Glossary of technical terms#

Receiver operating characteristic (ROC) curve#

This is a visual tool (in the form of a graph) that shows the tradeoff of choosing different threshold values for turning a probability into a classification. It is used to find the threshold value that best balances the number of false alarms with number of undetected positives.

R-squared#

R-squared reports the amount of variability in one feature that can be explained by another feature. It takes range 0 - 1. A R-squared nearing 1 means that the variation in one variable is nearly entirely explainable by the other variable - they are said to be highly correlated. Conversely, a R-squared nearing 0 means that the variation in one variable is nearly not at all explained by the other variable - they are said to be weakly correlated.

Stratified k-fold cross-valiadation#

When dividing your dataset into a train and test set, how much of the result is due to the division of the instances between these two sets? Stratified k-fold cross-validation is a method to divide your data into these two sets a number of times (user defined), such that each instance is only present in the test set once, and the split of instances maintains the balance of values for each feature. By fitting a model to each of these train-test sets allows the model performance to be measured under different splits, and the results robustness can be determined by the consistency of the results.

Threshold* (for a binary classification model)#

Many machine learning models, such as XGBoost, return a probability of recieving thrombolysis, and we use a nominal threshold value to turn this probability into a prediction. By default, this is the midpoint, 0.5. A different threshold can be used. By choosing a lower threshold value (between 0-0.5) fewer instances will be classified as 0 (not recieve thrombolysis) and more will be classified as 1 (recieve thrombolysis). By doing so we will create more false alarms (false positives), but also classify more true positives. By choosing a higher threshold value (between 0.5-1) more instances will be classified as 0 (not recieve thrombolysis) and fewer will be classified as 1 (recieve thrombolysis). By doing so will create more undetected positives (false negatives), but also identify more true negatives. Choosing a threshold value is balancing these two cases.

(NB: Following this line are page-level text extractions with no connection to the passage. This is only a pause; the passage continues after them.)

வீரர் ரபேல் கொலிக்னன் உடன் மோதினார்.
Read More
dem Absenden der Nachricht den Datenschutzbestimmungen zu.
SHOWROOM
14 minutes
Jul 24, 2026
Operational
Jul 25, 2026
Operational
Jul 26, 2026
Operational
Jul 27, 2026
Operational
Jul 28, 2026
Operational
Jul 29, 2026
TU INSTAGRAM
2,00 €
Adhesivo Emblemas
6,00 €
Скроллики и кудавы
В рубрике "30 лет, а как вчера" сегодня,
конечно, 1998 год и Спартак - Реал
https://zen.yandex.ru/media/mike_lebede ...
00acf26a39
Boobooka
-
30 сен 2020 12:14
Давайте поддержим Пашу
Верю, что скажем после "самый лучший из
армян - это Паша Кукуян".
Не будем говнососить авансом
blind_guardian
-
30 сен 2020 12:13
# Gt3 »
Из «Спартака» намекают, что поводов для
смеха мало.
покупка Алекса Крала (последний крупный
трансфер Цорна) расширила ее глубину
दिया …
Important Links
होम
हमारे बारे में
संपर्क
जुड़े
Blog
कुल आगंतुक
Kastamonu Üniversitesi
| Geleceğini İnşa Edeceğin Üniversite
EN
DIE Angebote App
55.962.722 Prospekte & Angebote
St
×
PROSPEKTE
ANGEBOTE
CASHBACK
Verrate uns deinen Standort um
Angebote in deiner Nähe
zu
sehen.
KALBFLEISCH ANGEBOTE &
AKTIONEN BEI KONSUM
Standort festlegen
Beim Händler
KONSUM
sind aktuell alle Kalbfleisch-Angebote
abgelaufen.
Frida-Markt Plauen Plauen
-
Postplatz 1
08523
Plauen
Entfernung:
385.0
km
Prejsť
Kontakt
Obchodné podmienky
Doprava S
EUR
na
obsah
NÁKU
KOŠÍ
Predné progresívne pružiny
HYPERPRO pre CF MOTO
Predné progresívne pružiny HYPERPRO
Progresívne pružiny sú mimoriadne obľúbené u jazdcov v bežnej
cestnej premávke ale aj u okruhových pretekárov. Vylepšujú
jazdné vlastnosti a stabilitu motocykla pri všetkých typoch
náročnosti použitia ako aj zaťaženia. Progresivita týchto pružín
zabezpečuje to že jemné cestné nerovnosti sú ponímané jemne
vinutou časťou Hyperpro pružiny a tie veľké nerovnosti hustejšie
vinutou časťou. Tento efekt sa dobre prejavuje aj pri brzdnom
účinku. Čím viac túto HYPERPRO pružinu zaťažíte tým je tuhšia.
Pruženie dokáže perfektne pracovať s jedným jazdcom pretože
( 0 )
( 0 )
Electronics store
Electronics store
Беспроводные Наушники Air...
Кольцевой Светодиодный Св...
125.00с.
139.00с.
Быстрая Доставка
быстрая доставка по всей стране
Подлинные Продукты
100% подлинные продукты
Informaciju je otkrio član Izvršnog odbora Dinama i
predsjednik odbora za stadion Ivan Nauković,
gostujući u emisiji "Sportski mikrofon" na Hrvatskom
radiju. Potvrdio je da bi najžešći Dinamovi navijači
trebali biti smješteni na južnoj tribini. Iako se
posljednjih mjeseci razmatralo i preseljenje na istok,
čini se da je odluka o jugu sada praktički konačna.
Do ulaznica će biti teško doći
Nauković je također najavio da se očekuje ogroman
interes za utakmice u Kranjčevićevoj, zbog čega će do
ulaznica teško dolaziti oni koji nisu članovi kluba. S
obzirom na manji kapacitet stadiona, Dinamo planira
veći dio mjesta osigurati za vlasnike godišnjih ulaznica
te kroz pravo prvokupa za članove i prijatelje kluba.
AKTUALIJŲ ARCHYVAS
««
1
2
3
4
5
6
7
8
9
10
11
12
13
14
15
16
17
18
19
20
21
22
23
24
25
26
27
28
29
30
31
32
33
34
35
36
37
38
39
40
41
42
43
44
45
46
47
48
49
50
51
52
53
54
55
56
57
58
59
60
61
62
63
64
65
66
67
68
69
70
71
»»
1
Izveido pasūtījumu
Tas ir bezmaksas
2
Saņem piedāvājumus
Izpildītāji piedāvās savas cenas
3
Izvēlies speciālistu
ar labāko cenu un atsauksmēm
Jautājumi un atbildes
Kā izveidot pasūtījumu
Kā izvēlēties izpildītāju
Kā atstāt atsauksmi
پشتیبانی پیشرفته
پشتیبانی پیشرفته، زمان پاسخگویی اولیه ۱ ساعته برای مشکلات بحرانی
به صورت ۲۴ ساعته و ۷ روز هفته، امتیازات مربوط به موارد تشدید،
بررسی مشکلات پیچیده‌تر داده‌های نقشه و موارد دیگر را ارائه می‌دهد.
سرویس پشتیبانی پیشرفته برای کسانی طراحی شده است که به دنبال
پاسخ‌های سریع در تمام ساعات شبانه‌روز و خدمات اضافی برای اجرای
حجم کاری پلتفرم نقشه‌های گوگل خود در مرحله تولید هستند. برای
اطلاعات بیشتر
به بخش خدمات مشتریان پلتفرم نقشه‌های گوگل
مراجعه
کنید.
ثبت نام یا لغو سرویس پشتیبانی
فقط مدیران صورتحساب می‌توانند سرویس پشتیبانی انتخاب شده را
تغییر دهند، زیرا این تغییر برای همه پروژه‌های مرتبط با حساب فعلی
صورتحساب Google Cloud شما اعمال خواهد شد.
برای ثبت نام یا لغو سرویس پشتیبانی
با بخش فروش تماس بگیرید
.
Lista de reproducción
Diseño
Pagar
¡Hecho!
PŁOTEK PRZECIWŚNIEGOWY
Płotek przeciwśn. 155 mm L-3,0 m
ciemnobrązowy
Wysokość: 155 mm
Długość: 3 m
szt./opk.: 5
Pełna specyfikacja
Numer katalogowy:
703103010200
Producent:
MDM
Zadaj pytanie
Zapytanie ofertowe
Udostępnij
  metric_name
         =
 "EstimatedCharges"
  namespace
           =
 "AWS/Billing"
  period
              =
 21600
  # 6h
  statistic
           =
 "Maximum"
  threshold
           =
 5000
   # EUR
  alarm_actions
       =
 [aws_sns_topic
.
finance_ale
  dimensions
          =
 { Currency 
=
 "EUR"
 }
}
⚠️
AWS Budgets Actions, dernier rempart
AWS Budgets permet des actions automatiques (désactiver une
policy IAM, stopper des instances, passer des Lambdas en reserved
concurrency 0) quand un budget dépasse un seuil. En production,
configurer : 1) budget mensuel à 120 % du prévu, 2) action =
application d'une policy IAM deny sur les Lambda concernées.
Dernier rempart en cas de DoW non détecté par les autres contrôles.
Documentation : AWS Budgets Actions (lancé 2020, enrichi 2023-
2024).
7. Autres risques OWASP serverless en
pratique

ROC AUC (Area under the ROC curve)#

This explains the perfomance of the model under the full range of threshold values. It is a useful way to compare the performance of different models prior to choosing the threshold value. A perfect model will have ROC AUC of 1. Perfomance of models in this notebook was determined by ROC AUC.

XGBoost#

XGBoost stands for eXtreme Gradient Boost. It is a type of machine learning algorithm which uses many decision trees to arrive at a prediction for an instance. A decision tree is a method of taking all of the instances in the training set and sequentially finding the rule that splits the data into the most homogenous groups based on the target feature. The rule is a feature value, such as, 50 years of age, where those instances greater than 50 yrs will go down one branch, and the under 50s will go down the other. XGBoost …